Dollar suffers steep selling today but it’s trying to regain some ground at mid-US session. Currently it’s trading as the second weakest currency, together with Canadian Dollar. Yen is the worst performing one as fresh selling is seen in US session even against Dollar. On the other hand, New Zealand Dollar was boosted by strongest quarterly GDP growth in two years and is the strongest one. Sterling was lifted by strong retail sales data even though there is no breakthrough in Brexit negotiation in the informal EU summit. Euro follows as the third strongest as German 10 year bund yield once breached 0.50%. But it’s now back at 0.47, thus limiting the strength of Euro.
In other markets, DOW and S&P 500 make record highs today while NASDAQ lags behind. US treasury yield is having a notable pull back after this week’s strong rally. It remains to be seen if 10 year yield could eventually breaks 3.115 key resistance. Major European indices ended in black with FTSE up 0.49%, DAX up 0.88% and CAC even stronger and up 1.07%. Gold is back above 1200 but struggles to ride on Dollar selloff to push through 1214.30 resistance.

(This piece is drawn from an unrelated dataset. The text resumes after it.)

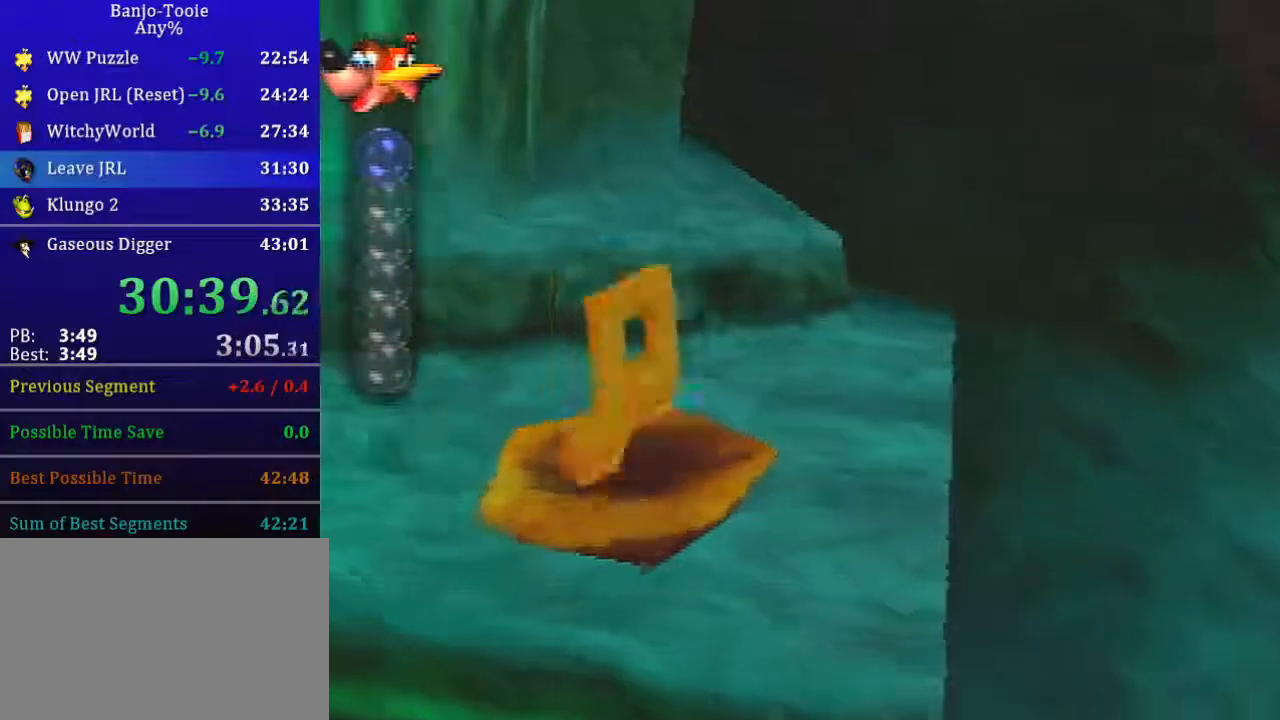
{"buttons": ["B", "R1"], "left_stick": "up-left", "button_events": []}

An important point to note is that Dollar is now at a rather critical juncture. EUR/USD is pressing 38.2% retracement of 1.2555 to 1.1300 at 1.1779. GBP/USD is also in proximity to 38.2% retracement of 1.4376 to 1.2661 at 1.3316. We’ve pointed out before that 1.1300 in EUR/USD and 1.2661 in GBP/USD are both medium term bottoms, considering bullish convergence condition in daily MACD. Subsequent rebounds are viewed as corrective in nature.

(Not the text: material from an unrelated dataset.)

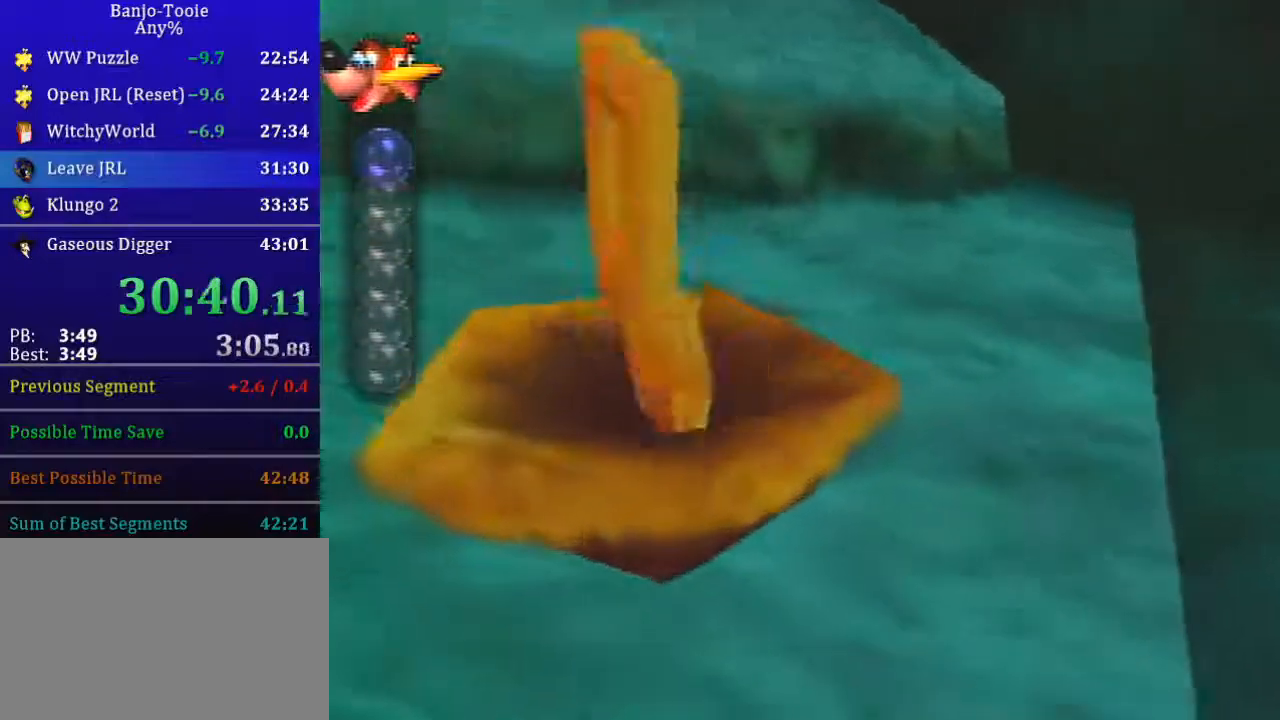
{"buttons": ["B", "R1"], "left_stick": "left", "button_events": []}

Ideally, we should see strong resistance from 1.1779 and 1.3316 fibonacci level to limit upside, at least on first attempts. This will firmly keep medium term outlook bearish. And then based on the structure of the subsequent fall, we could be able to the possible depth of the next down moves. However, firm break of these two fibonacci levels would open up the cases of trend reversals. Even though the chance of bullish reversal in the pair is still slim in that case, technical forecasts would become more difficult.